### WHAT YOU WILL DO
Begin at the top of the following data. Copy each line exactly until you have copied the line containing "nitiating and conducting research. As per".

### LISTED RECORDS
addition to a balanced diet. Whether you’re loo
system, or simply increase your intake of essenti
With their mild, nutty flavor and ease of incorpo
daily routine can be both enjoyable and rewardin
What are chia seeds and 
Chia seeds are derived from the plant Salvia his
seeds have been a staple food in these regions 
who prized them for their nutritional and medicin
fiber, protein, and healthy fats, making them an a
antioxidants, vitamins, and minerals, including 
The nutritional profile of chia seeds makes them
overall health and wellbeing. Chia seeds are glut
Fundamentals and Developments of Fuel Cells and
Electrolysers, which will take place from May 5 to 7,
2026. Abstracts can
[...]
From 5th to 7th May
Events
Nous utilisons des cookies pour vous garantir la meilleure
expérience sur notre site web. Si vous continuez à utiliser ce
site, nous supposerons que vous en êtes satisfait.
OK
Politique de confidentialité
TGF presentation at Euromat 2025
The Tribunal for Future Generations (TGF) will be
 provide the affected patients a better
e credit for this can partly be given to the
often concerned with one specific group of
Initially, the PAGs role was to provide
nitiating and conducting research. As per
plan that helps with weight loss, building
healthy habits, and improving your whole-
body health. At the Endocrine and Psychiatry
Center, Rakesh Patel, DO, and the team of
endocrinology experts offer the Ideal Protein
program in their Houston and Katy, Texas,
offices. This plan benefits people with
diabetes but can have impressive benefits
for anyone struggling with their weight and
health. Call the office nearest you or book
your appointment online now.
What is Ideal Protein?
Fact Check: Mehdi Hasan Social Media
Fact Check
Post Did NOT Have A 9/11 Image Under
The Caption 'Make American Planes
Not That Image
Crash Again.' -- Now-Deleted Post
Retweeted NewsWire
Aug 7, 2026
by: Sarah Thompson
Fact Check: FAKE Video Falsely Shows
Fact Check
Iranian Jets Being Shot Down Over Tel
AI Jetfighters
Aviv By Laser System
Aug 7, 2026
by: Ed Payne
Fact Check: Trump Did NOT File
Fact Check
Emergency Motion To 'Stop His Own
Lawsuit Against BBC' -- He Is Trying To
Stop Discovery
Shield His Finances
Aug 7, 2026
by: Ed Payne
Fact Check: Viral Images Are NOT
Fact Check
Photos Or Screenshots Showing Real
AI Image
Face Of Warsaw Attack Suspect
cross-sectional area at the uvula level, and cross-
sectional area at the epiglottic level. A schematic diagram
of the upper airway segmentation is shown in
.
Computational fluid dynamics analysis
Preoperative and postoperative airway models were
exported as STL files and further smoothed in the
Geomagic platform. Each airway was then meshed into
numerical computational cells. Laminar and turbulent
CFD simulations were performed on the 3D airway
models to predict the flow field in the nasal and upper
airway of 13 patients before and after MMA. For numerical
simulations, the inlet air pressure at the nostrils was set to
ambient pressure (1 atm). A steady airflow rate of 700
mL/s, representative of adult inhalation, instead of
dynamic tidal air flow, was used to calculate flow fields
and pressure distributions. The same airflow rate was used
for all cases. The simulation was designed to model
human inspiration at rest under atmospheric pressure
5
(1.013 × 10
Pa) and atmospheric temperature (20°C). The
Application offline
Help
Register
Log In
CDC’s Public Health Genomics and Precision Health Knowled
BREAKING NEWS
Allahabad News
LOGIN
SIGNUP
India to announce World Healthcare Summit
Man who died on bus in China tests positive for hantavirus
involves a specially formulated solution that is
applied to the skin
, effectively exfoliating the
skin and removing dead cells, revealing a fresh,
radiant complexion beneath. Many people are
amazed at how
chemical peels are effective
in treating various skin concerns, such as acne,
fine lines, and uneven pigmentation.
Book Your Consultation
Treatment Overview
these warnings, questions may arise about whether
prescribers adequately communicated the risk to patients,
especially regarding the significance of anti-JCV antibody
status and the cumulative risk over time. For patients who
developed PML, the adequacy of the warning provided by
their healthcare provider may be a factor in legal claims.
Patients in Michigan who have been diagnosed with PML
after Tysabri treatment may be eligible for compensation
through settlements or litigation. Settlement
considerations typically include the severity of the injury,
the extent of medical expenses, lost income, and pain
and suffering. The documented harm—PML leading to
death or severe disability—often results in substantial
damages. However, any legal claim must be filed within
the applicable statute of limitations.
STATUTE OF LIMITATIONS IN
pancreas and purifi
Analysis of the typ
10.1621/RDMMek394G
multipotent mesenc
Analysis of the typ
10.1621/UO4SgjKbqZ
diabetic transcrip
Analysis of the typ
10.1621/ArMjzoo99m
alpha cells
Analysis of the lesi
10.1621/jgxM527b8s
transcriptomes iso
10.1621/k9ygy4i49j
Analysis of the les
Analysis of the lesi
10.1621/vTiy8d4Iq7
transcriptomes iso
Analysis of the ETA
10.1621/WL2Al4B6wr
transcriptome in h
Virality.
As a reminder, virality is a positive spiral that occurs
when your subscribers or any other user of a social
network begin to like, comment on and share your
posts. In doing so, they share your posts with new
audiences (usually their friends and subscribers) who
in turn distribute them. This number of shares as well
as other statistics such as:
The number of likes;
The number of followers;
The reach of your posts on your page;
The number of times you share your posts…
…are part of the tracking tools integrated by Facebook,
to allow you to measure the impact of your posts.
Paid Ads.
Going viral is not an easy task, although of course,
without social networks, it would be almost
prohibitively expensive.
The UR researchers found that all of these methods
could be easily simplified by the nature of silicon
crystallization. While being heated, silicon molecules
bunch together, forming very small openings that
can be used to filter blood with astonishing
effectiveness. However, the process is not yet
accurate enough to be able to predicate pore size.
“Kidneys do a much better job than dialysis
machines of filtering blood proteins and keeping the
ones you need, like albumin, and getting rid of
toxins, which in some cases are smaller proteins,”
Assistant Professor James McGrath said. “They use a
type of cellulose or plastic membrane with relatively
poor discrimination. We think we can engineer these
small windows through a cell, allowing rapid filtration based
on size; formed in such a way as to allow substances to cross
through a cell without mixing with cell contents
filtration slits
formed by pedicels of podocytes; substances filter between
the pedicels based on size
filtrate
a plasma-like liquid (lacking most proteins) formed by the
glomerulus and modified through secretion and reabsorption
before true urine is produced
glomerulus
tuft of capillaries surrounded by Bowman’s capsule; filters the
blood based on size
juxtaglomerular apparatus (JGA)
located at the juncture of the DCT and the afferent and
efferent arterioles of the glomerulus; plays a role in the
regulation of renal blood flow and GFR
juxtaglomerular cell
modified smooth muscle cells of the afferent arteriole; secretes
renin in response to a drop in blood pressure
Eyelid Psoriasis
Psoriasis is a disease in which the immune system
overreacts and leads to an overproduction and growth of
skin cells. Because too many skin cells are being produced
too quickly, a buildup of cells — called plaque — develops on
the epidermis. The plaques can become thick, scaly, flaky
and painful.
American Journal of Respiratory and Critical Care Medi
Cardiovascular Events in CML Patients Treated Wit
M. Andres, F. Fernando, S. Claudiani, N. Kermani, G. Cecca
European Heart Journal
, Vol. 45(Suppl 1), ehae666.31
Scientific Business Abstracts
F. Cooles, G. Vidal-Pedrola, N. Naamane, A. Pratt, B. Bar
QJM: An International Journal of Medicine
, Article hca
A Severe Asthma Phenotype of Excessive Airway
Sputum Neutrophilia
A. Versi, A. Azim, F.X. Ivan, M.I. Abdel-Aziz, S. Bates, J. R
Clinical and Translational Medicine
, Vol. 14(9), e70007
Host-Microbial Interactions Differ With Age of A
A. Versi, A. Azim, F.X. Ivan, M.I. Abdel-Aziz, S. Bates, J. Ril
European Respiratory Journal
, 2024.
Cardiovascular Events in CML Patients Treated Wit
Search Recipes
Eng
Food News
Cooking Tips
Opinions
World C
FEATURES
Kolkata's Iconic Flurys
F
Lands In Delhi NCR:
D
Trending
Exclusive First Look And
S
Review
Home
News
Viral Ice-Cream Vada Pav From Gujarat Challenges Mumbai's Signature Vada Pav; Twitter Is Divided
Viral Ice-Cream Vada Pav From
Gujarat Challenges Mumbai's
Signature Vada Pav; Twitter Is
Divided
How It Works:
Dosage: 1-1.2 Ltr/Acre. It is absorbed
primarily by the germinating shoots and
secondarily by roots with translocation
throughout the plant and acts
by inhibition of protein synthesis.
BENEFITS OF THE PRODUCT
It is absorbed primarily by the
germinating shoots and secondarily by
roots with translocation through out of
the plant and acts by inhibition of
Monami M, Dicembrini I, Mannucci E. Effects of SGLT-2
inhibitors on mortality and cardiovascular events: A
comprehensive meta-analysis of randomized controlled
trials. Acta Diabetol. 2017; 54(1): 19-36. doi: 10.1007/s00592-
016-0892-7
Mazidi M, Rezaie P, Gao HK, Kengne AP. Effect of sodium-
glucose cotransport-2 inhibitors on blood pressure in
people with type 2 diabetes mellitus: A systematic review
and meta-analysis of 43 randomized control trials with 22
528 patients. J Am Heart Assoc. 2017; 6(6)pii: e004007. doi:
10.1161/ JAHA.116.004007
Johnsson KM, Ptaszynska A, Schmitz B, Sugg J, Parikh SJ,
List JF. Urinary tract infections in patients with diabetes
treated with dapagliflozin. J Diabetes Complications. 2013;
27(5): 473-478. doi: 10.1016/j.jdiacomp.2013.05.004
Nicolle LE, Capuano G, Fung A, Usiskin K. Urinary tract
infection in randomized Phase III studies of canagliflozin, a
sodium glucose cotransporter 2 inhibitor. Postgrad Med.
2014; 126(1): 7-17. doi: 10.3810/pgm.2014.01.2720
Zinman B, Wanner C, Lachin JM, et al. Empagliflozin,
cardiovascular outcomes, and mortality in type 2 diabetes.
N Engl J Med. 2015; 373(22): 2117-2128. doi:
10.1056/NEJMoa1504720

### TASK RESULT
addition to a balanced diet. Whether you’re loo
system, or simply increase your intake of essenti
With their mild, nutty flavor and ease of incorpo
daily routine can be both enjoyable and rewardin
What are chia seeds and 
Chia seeds are derived from the plant Salvia his
seeds have been a staple food in these regions 
who prized them for their nutritional and medicin
fiber, protein, and healthy fats, making them an a
antioxidants, vitamins, and minerals, including 
The nutritional profile of chia seeds makes them
overall health and wellbeing. Chia seeds are glut
Fundamentals and Developments of Fuel Cells and
Electrolysers, which will take place from May 5 to 7,
2026. Abstracts can
[...]
From 5th to 7th May
Events
Nous utilisons des cookies pour vous garantir la meilleure
expérience sur notre site web. Si vous continuez à utiliser ce
site, nous supposerons que vous en êtes satisfait.
OK
Politique de confidentialité
TGF presentation at Euromat 2025
The Tribunal for Future Generations (TGF) will be
 provide the affected patients a better
e credit for this can partly be given to the
often concerned with one specific group of
Initially, the PAGs role was to provide
nitiating and conducting research. As per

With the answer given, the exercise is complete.